Given that MMA is “responsible” for creating no-gi BJJ in the first place, it’s expected that most MMA fighters spend the majority of their time on the mats without the traditional uniform.
We’ve weighed in on the different aspects of both gi and no-gi BJJ training in relation to MMA, and while it’s true that it’s best to train both, there is one more thing to consider, the age you are starting.
Things look very different for a 12-year-old just getting into the gym for the first time and a 28-year-old kickboxer transitioning into MMA.
If you begin martial arts as a kid with the goal of competing in the UFC, you will have a lot of time and energy to devote to training. In this case, gi training and going through the entire BJJ hierarchy will undoubtedly be extremely beneficial.

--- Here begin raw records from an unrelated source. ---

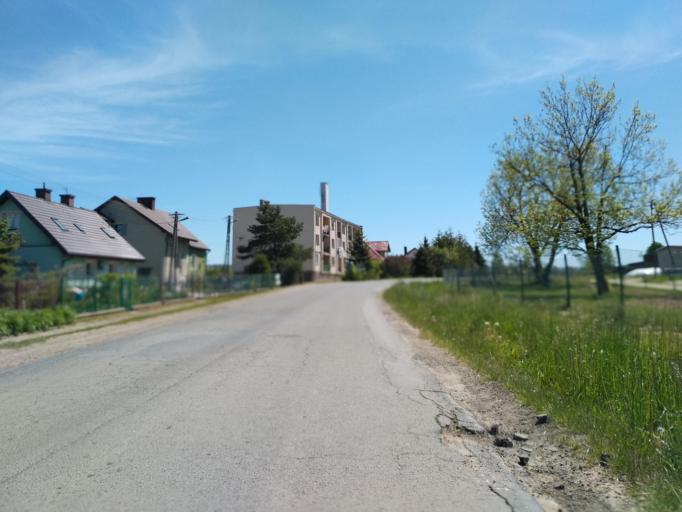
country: PL
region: Subcarpathian Voivodeship
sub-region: Powiat krosnienski
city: Sieniawa
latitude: 49.5406
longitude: 21.9673
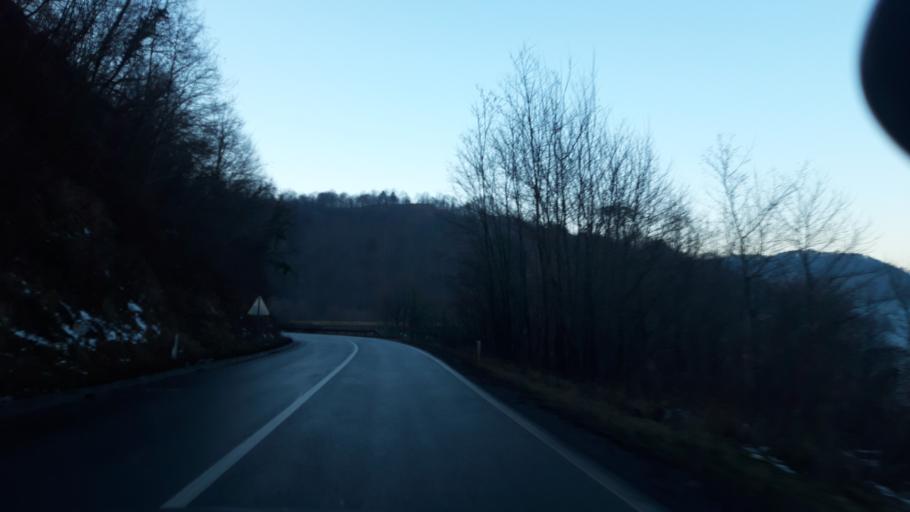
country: RS
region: Central Serbia
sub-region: Macvanski Okrug
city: Mali Zvornik
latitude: 44.3179
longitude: 19.1275
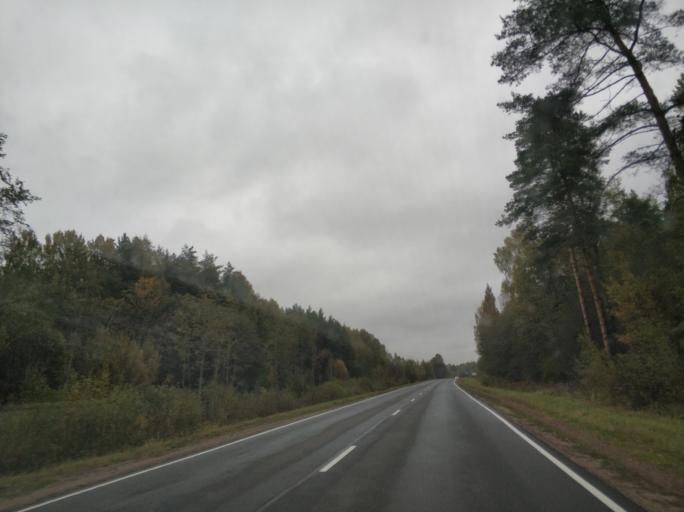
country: BY
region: Vitebsk
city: Rasony
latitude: 56.0948
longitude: 28.7219
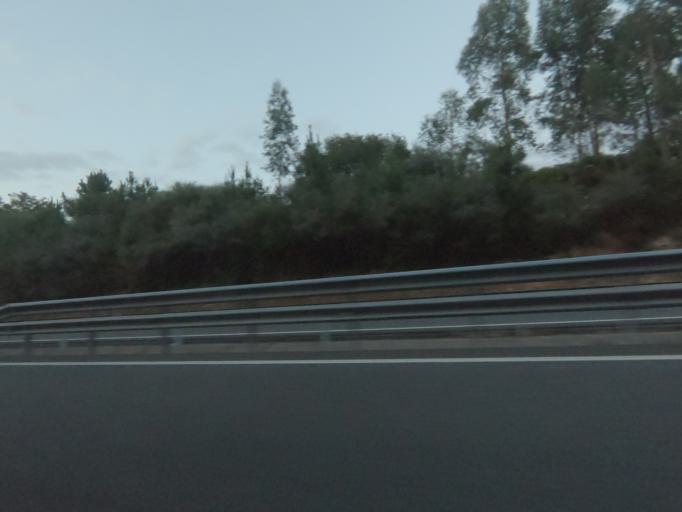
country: ES
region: Galicia
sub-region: Provincia de Pontevedra
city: Tui
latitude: 42.0730
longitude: -8.6318
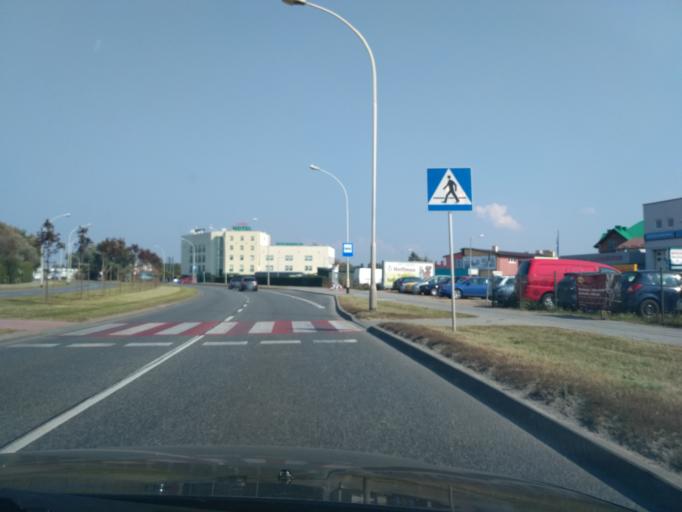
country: PL
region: Subcarpathian Voivodeship
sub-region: Rzeszow
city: Rzeszow
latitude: 50.0185
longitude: 22.0257
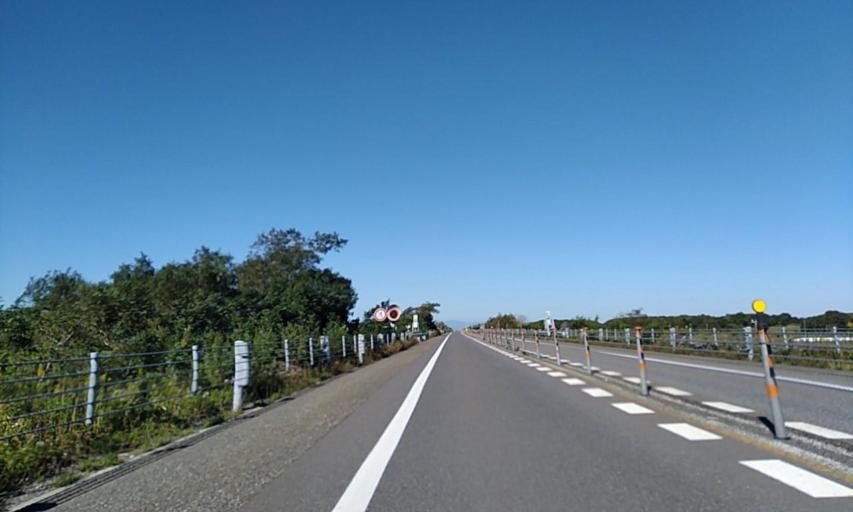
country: JP
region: Hokkaido
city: Tomakomai
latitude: 42.6072
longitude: 141.8694
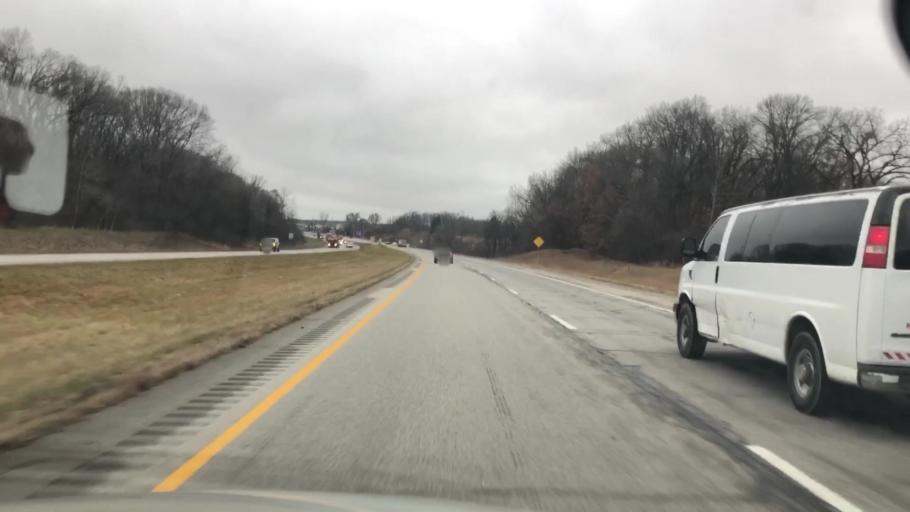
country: US
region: Indiana
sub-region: Kosciusko County
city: Warsaw
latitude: 41.2578
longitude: -85.8327
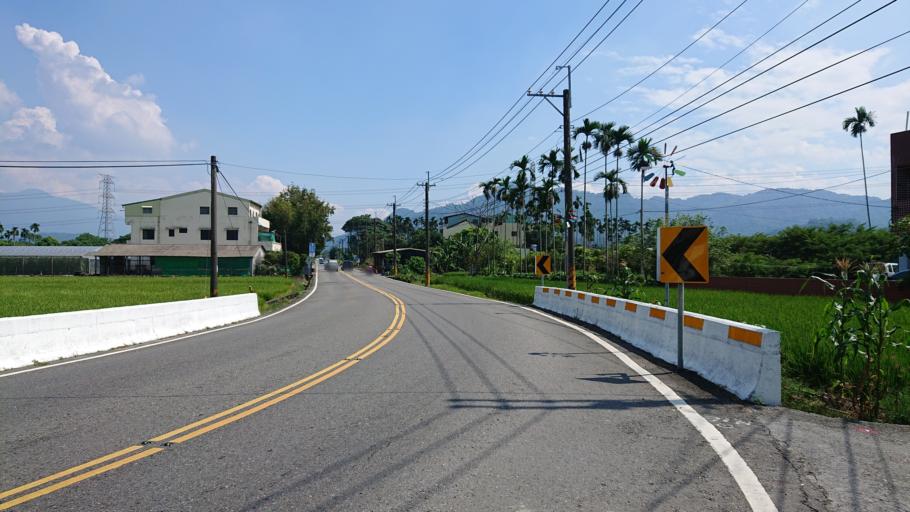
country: TW
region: Taiwan
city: Lugu
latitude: 23.8148
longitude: 120.7247
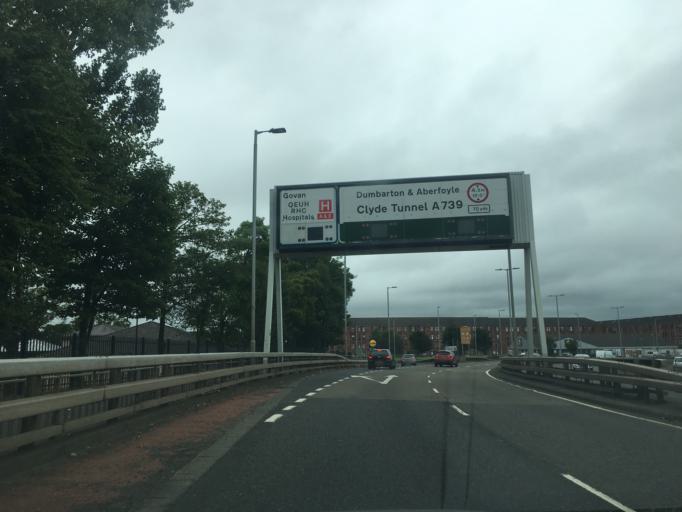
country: GB
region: Scotland
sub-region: East Dunbartonshire
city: Bearsden
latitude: 55.8621
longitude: -4.3365
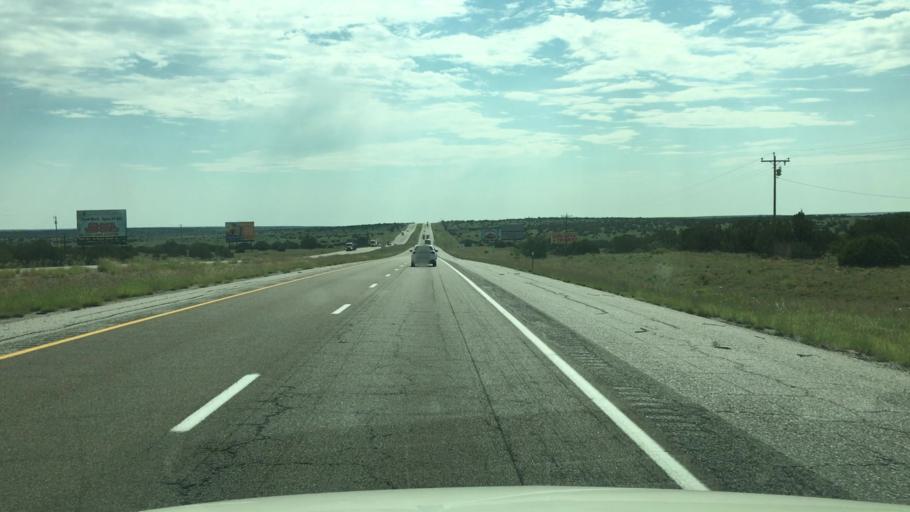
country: US
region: New Mexico
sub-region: Torrance County
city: Moriarty
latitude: 34.9983
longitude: -105.4386
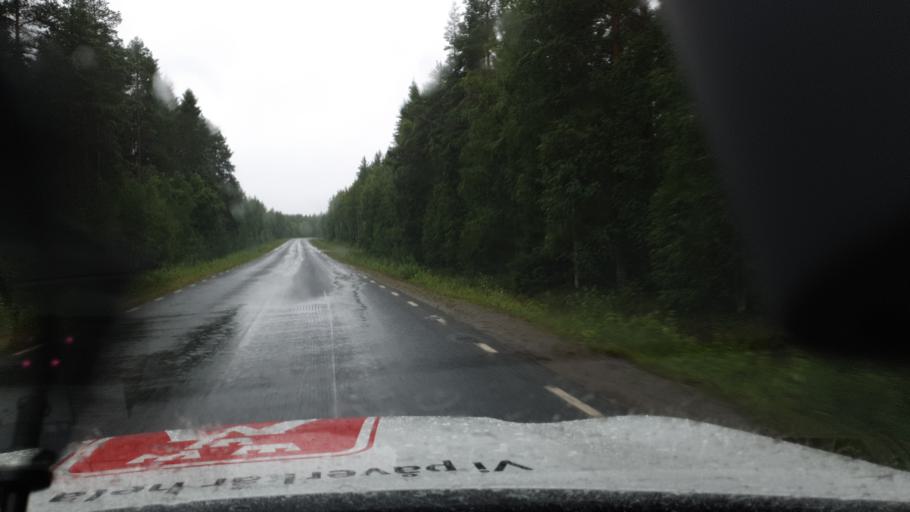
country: SE
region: Vaesterbotten
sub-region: Skelleftea Kommun
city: Soedra Bergsbyn
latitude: 64.5853
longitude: 21.0197
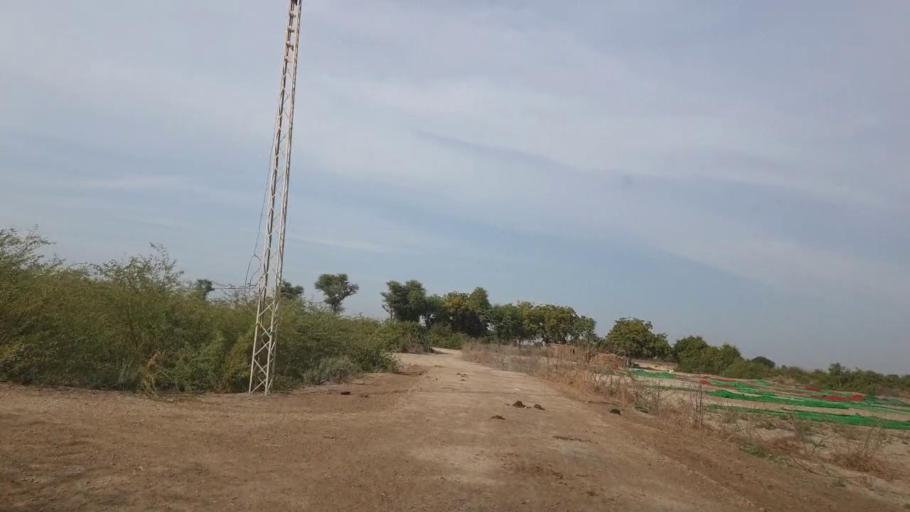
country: PK
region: Sindh
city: Nabisar
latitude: 24.9946
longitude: 69.5725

However, for an older fighter, particularly one transitioning from a striking sport to MMA with limited grappling skills, it is far better to focus solely on no-gi to develop the necessary defensive skills.
Previously, all fighters were required to train BJJ in a gi. Many great and accomplished MMA fighters, including Charles Oliveira, the Diaz brothers, and Fabricio Werdum, came from a gi background and will swear that a significant portion of their success is due to that.
But more and more MMA fighters today choose strict no-gi training for MMA. The rise of academies like 10th Planet BJJ and John Danaher has opened new horizons for no-gi BJJ. It proves that you don’t need to train in a gi in many cases.
There is ultimately no one best solution, just like most training-related issues. Some athletes prove or disprove both viewpoints in the argument over gi vs. no-gi for MMA.
So the final choice is between you and your coaches. But in this coach’s opinion, if your goals are solely getting better in MMA, no-gi grappling is how you should spend your time grappling.